# WHAT TO DO
Would you transcribe each entry exactly as it stands, omitting the pictures?

################

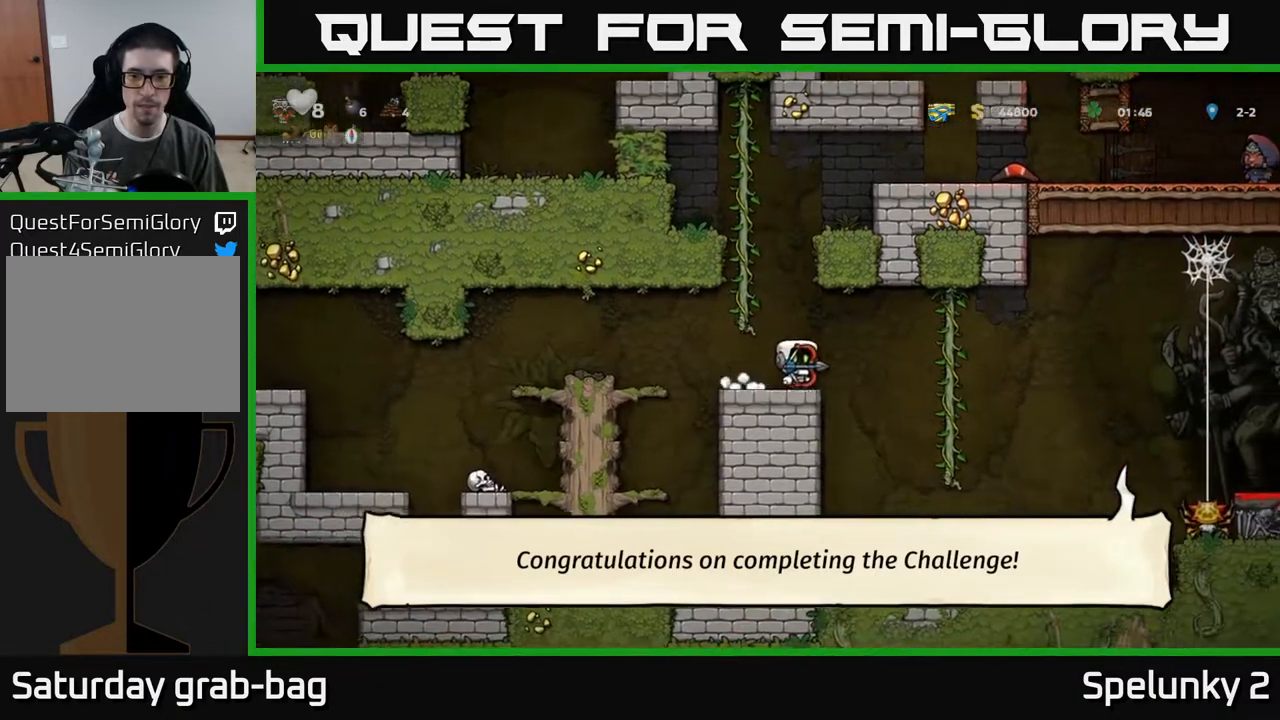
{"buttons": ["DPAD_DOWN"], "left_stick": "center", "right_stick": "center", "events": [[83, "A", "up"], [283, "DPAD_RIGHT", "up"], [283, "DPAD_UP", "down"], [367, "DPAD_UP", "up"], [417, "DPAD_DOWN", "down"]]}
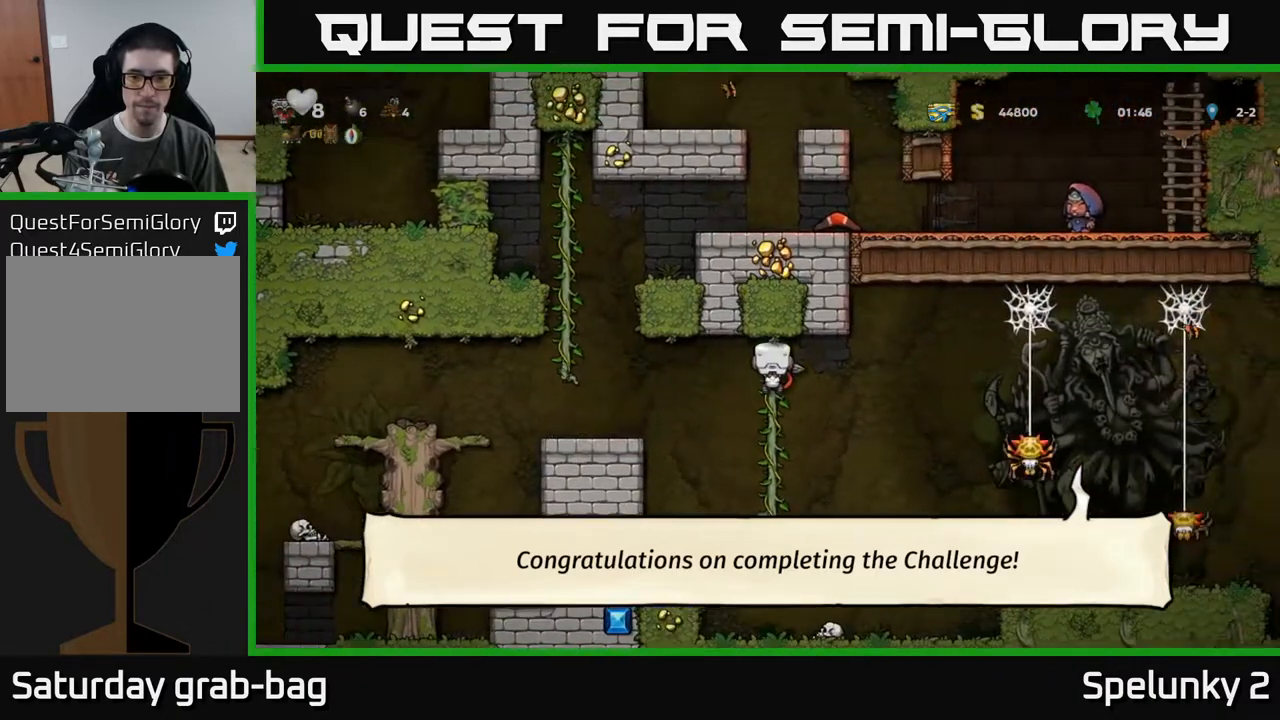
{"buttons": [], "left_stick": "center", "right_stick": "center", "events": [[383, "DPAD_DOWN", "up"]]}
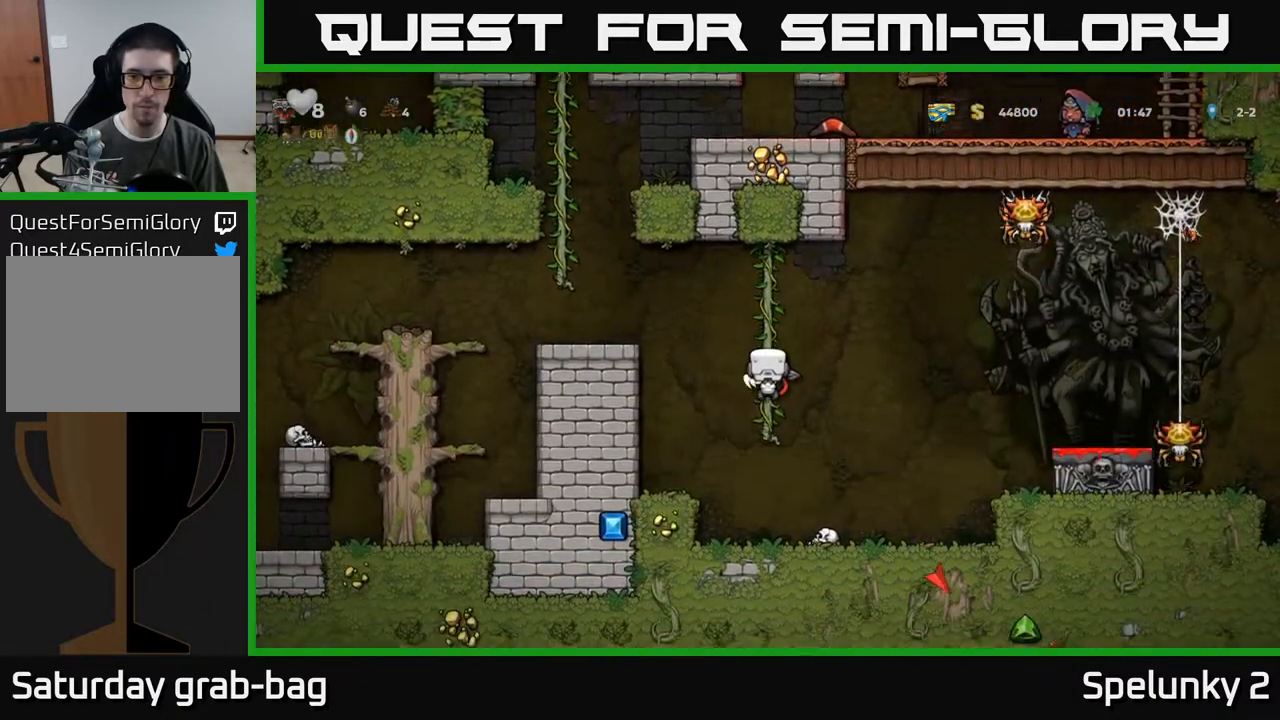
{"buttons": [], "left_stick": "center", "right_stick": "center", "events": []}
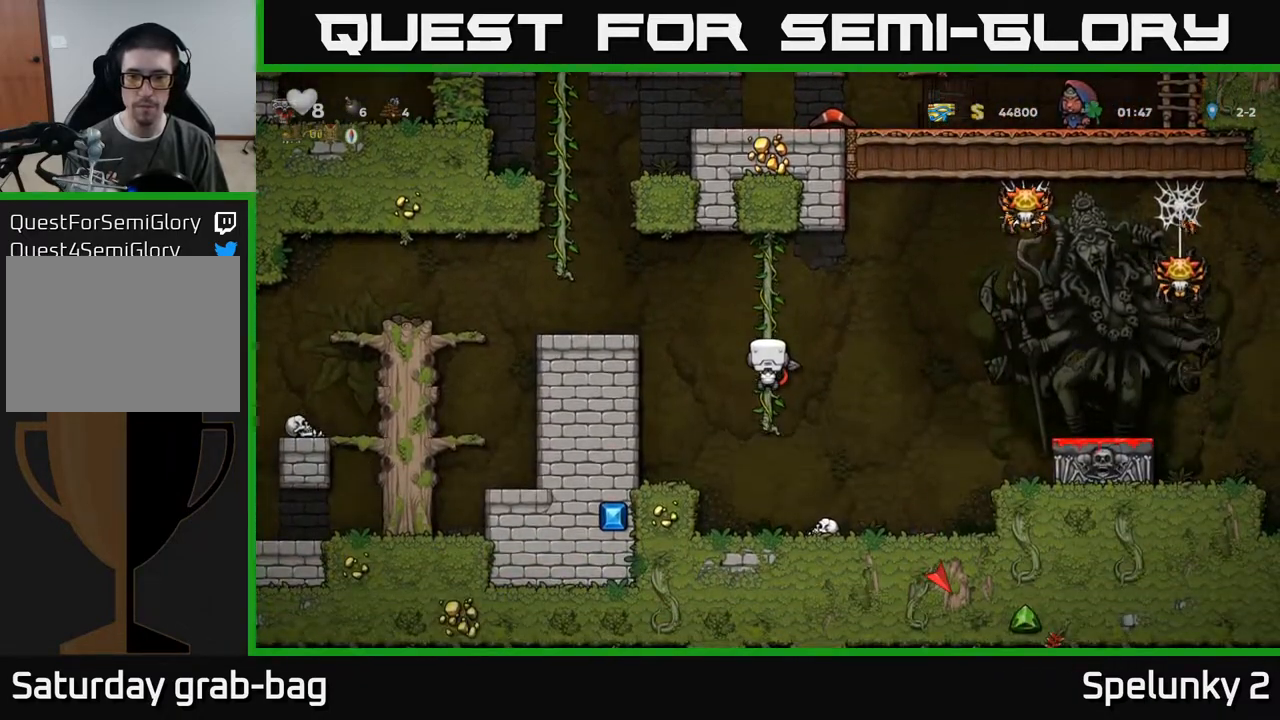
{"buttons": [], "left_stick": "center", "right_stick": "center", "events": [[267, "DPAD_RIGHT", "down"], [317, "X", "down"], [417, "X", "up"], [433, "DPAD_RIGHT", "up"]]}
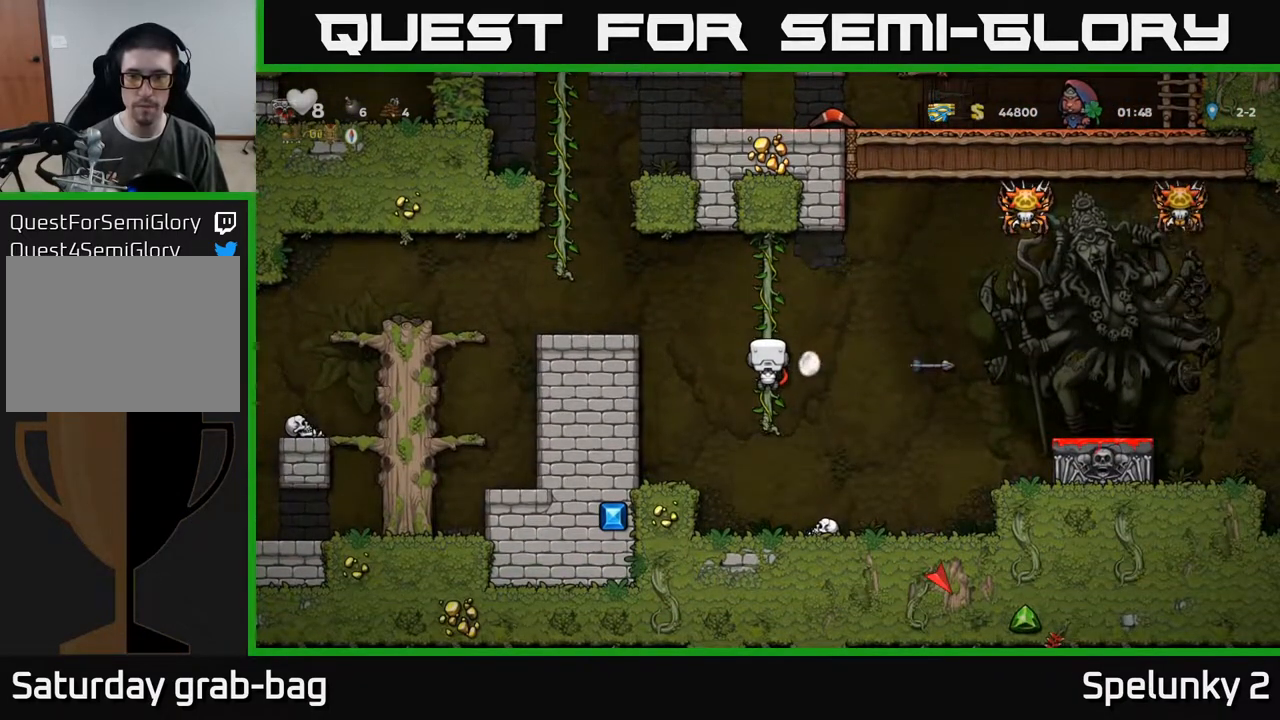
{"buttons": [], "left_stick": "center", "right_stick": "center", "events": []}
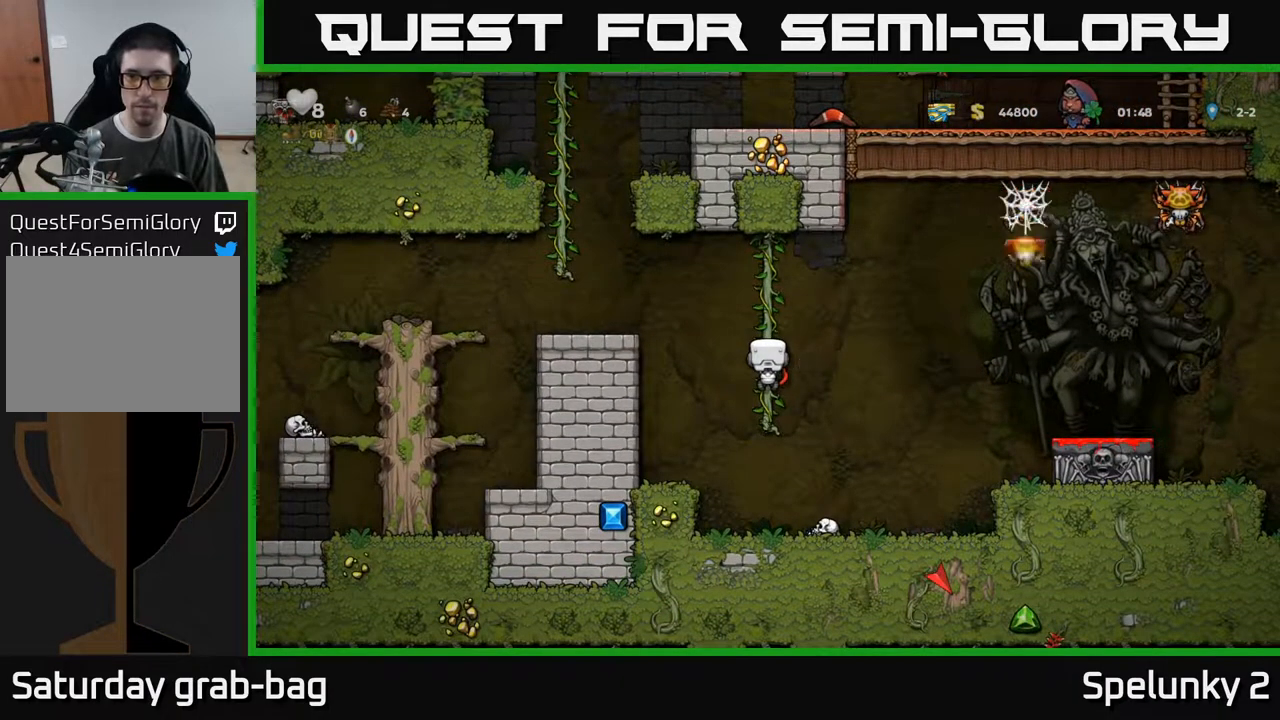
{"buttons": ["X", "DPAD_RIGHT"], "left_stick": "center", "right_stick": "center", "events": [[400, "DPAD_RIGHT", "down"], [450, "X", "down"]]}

################

# OUTPUT OF THE TASK
{"buttons": ["DPAD_DOWN"], "left_stick": "center", "right_stick": "center", "events": [[83, "A", "up"], [283, "DPAD_RIGHT", "up"], [283, "DPAD_UP", "down"], [367, "DPAD_UP", "up"], [417, "DPAD_DOWN", "down"]]}
{"buttons": [], "left_stick": "center", "right_stick": "center", "events": [[383, "DPAD_DOWN", "up"]]}
{"buttons": [], "left_stick": "center", "right_stick": "center", "events": []}
{"buttons": [], "left_stick": "center", "right_stick": "center", "events": [[267, "DPAD_RIGHT", "down"], [317, "X", "down"], [417, "X", "up"], [433, "DPAD_RIGHT", "up"]]}
{"buttons": [], "left_stick": "center", "right_stick": "center", "events": []}
{"buttons": ["X", "DPAD_RIGHT"], "left_stick": "center", "right_stick": "center", "events": [[400, "DPAD_RIGHT", "down"], [450, "X", "down"]]}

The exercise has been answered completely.